To check the potential off-target effects in the hBChE⁺ cell lines, we identified a total of 10 potential off-target sites using Cas-OFFinder software. These sites were amplified by PCR and subjected to Sanger sequencing. The sequencing results were compared with the corresponding NCBI reference sequences. No nucleotide mutations were observed at any of the predicted off-target loci, indicating the absence of off-target effects in the edited cells (Figure 6A).

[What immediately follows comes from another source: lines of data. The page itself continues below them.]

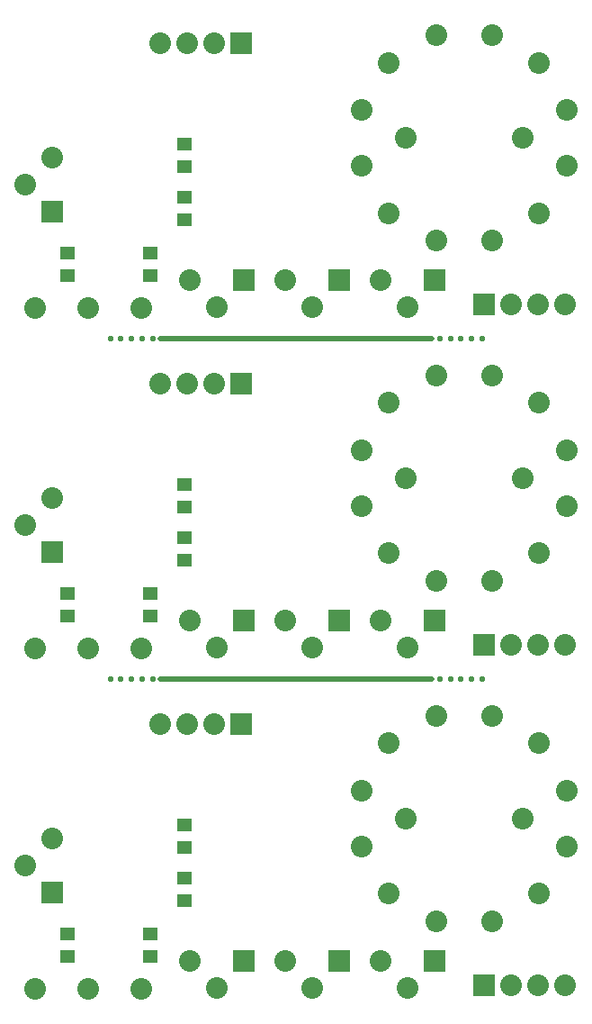
<source format=gbs>
G04 (created by PCBNEW (2013-07-07 BZR 4022)-stable) date 2014-08-05 10:31:38 AM*
%MOIN*%
G04 Gerber Fmt 3.4, Leading zero omitted, Abs format*
%FSLAX34Y34*%
G01*
G70*
G90*
G04 APERTURE LIST*
%ADD10C,0.00590551*%
%ADD11O,1.0252X0.0212598*%
%ADD12C,0.0802748*%
%ADD13R,0.0565748X0.0465748*%
%ADD14R,0.0802748X0.0802748*%
%ADD15C,0.080315*%
%ADD16C,0.0212598*%
G04 APERTURE END LIST*
G54D10*
G54D11*
X21259Y-32874D03*
X21259Y-20275D03*
G54D12*
X13543Y-44330D03*
X11574Y-44330D03*
X15511Y-44330D03*
G54D13*
X17125Y-41074D03*
X17125Y-40224D03*
X17125Y-39106D03*
X17125Y-38256D03*
X15846Y-42291D03*
X15846Y-43141D03*
G54D14*
X19216Y-34547D03*
G54D12*
X18216Y-34547D03*
X17216Y-34547D03*
X16216Y-34547D03*
G54D15*
X23677Y-37011D03*
X24696Y-35248D03*
X26460Y-34228D03*
X28500Y-34228D03*
X30263Y-35248D03*
X31283Y-37011D03*
X29645Y-38031D03*
X25314Y-38031D03*
X23677Y-39051D03*
X24696Y-40814D03*
X26460Y-41834D03*
X28500Y-41834D03*
X30263Y-40814D03*
X31283Y-39051D03*
G54D13*
X12795Y-43141D03*
X12795Y-42291D03*
G54D12*
X18307Y-44307D03*
X17307Y-43307D03*
G54D14*
X19307Y-43307D03*
G54D12*
X21850Y-44307D03*
X20850Y-43307D03*
G54D14*
X22850Y-43307D03*
G54D12*
X25393Y-44307D03*
X24393Y-43307D03*
G54D14*
X26393Y-43307D03*
G54D12*
X11204Y-39763D03*
X12204Y-38763D03*
G54D14*
X12204Y-40763D03*
X28224Y-44192D03*
G54D12*
X29224Y-44192D03*
X30224Y-44192D03*
X31224Y-44192D03*
G54D14*
X28224Y-31594D03*
G54D12*
X29224Y-31594D03*
X30224Y-31594D03*
X31224Y-31594D03*
X11204Y-27165D03*
X12204Y-26165D03*
G54D14*
X12204Y-28165D03*
G54D12*
X25393Y-31708D03*
X24393Y-30708D03*
G54D14*
X26393Y-30708D03*
G54D12*
X21850Y-31708D03*
X20850Y-30708D03*
G54D14*
X22850Y-30708D03*
G54D12*
X18307Y-31708D03*
X17307Y-30708D03*
G54D14*
X19307Y-30708D03*
G54D13*
X12795Y-30543D03*
X12795Y-29693D03*
G54D15*
X23677Y-24413D03*
X24696Y-22649D03*
X26460Y-21629D03*
X28500Y-21629D03*
X30263Y-22649D03*
X31283Y-24413D03*
X29645Y-25433D03*
X25314Y-25433D03*
X23677Y-26452D03*
X24696Y-28216D03*
X26460Y-29236D03*
X28500Y-29236D03*
X30263Y-28216D03*
X31283Y-26452D03*
G54D14*
X19216Y-21948D03*
G54D12*
X18216Y-21948D03*
X17216Y-21948D03*
X16216Y-21948D03*
G54D13*
X15846Y-29693D03*
X15846Y-30543D03*
X17125Y-26507D03*
X17125Y-25657D03*
X17125Y-28476D03*
X17125Y-27626D03*
G54D12*
X13543Y-31732D03*
X11574Y-31732D03*
X15511Y-31732D03*
X13543Y-19133D03*
X11574Y-19133D03*
X15511Y-19133D03*
G54D13*
X17125Y-15877D03*
X17125Y-15027D03*
X17125Y-13909D03*
X17125Y-13059D03*
X15846Y-17094D03*
X15846Y-17944D03*
G54D14*
X19216Y-9350D03*
G54D12*
X18216Y-9350D03*
X17216Y-9350D03*
X16216Y-9350D03*
G54D15*
X23677Y-11814D03*
X24696Y-10051D03*
X26460Y-9031D03*
X28500Y-9031D03*
X30263Y-10051D03*
X31283Y-11814D03*
X29645Y-12834D03*
X25314Y-12834D03*
X23677Y-13854D03*
X24696Y-15618D03*
X26460Y-16637D03*
X28500Y-16637D03*
X30263Y-15618D03*
X31283Y-13854D03*
G54D13*
X12795Y-17944D03*
X12795Y-17094D03*
G54D12*
X18307Y-19110D03*
X17307Y-18110D03*
G54D14*
X19307Y-18110D03*
G54D12*
X21850Y-19110D03*
X20850Y-18110D03*
G54D14*
X22850Y-18110D03*
G54D12*
X25393Y-19110D03*
X24393Y-18110D03*
G54D14*
X26393Y-18110D03*
G54D12*
X11204Y-14566D03*
X12204Y-13566D03*
G54D14*
X12204Y-15566D03*
X28224Y-18996D03*
G54D12*
X29224Y-18996D03*
X30224Y-18996D03*
X31224Y-18996D03*
G54D16*
X14370Y-20275D03*
X14763Y-20275D03*
X15157Y-20275D03*
X15551Y-20275D03*
X15944Y-20275D03*
X26574Y-20275D03*
X26968Y-20275D03*
X27362Y-20275D03*
X27755Y-20275D03*
X28149Y-20275D03*
X14370Y-32874D03*
X14763Y-32874D03*
X15157Y-32874D03*
X15551Y-32874D03*
X15944Y-32874D03*
X26574Y-32874D03*
X26968Y-32874D03*
X27362Y-32874D03*
X27755Y-32874D03*
X28149Y-32874D03*
M02*

</source>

Given the superior cell viability and rhBChE expression in the reverse knock-in hBChE cell lines, we selected a reverse knock-in homozygous clone (R1) for somatic cell nuclear transfer (SCNT) to produce cloned goats. A total of 104 MII-stage oocytes were collected from 10 superovulated Laoshan dairy goats, of which 92 (88.46%) were deemed suitable for SCNT. Following electrofusion, 66 reconstructed embryos were obtained and subsequently were transferred into 4 female recipients. Pregnancy diagnosis confirmed that one recipient became pregnant, and a goat was born. Genomic DNA extracted from the blood of the goat was subjected to PCR using N1 and N2 primers, confirming the integration of the hBChE gene (Figure 6B). Sanger sequencing further validated the precise integration of the hBChE gene into the cloned goat genome (Figure 6C). To assess rhBChE protein expression in the cloned goat, total protein was extracted from the skin tissue and analyzed by western blotting. The results demonstrated high-level expression of the rhBChE protein in the cloned goat (Figure 6D).